(Task data):
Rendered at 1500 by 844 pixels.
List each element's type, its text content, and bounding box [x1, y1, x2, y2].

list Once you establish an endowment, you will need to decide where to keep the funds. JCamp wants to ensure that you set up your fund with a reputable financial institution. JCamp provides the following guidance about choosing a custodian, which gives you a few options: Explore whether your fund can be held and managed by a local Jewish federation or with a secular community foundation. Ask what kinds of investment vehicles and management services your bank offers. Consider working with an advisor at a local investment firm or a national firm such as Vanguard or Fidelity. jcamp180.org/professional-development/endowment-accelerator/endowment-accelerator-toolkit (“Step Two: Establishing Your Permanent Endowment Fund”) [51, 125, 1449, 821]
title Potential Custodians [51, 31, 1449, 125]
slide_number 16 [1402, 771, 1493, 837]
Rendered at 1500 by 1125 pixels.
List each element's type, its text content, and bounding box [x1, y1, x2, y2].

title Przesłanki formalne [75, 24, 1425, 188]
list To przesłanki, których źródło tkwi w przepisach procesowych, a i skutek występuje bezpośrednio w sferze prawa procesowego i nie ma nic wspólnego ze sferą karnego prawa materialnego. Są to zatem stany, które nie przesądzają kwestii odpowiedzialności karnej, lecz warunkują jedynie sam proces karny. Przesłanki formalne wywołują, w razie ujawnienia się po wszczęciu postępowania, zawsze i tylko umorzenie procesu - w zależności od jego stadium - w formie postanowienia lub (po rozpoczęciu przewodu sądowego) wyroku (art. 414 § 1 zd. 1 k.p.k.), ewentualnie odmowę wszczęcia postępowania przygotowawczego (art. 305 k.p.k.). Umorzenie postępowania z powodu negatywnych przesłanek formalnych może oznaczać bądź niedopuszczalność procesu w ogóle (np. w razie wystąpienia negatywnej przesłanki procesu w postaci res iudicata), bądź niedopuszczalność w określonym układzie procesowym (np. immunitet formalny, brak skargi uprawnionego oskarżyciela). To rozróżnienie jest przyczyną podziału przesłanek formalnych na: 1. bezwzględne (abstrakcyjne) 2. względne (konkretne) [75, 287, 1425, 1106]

(What you have to do): Lines holding the word "pixels" are the answer; copy each one from the records above.

(Output below):
Rendered at 1500 by 844 pixels.
Rendered at 1500 by 1125 pixels.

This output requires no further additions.